The Count of Monte Cristo

Alexandre Dumas

1844


A literary classic and quintessential tale of intricate revenge, Dumas' story follows Edmond Dontes, who, on the day of his wedding to beautiful fiancee Mercedes, is arrested and imprisoned without trial for treason. Locked in solitary confinement within the grim walls of the Cheateau D'If, Edmond is almost driven insane - until he makes contact with a similarly incarcerated priest. Trapped within the prison for fourteen years, Edmond's over-riding thoughts are of revenge against those who betrayed him.


The Yellow Wallpaper

Charlotte Perkins Gilman

1892


This is a good place to start, as it's a short story, available for free online due to its age, and also hits a double whammy of being one of those should read texts. The narrator and her husband have retired to a country mansion after suffering "temporary nervous depression"after the birth of their baby, where the woman is instructed to rest and recuperate. Despite the size of the house, she is confined to the upper nursery with bars on the window and a bed bolted to the ground, with only the yellow wallpaper on the walls to distract her. There are a couple of different interpretations of the meaning behind the story, so it has scope for some interesting theories to go through afterwards.



The Pianist

Władysław Szpilman

1946


The Pianist seems particularly poignant today with its ever-shrinking boundaries: even before the Polish Jews were confined to the minuscule ghetto, they were restricted in how much money they could own, where they could shop, how they could behave. When entire families were sent to a single room in a house, the space each individual could inhabit grew smaller and smaller - hiding in cupboards and lavatories from the Gestapo, herded into train stations, crammed into chattel trains - until they were literally extinguished.

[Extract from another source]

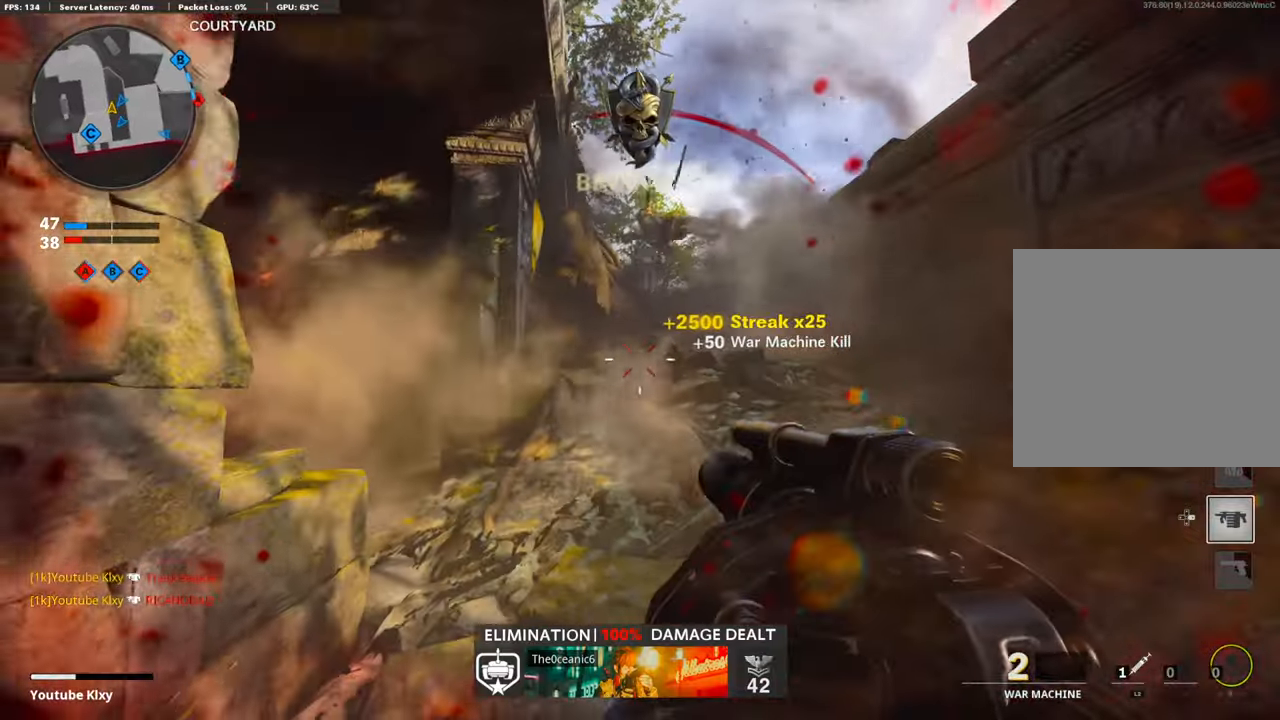
{"buttons": ["L3"], "left_stick": "up", "right_stick": "center", "events": [[34, "right_stick", "right"], [84, "left_stick", "right"], [134, "L2", "down"], [418, "L2", "up"], [418, "L3", "down"], [418, "left_stick", "up"], [418, "right_stick", "center"]]}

This memoir has been made into an award-winning film, but nothing compares to this first-hand account of the man who survived in the shell of a city.




The Diary of a Young Girl

Anne Frank

1947


Possibly the most famous document to emerge from the Second World War, The Diary of a Young Girl is the musings of Dutch Jew Anne Frank, who, with her family and other refugees, hid from the Nazis during the Occupation. Anne and seven other people hid for over two years in the annexe behind a moveable bookcase. It's a raw account that focuses on the personal rather than the historical: how she got on with her family, the hopes and dreams for the future she put on hold to hide.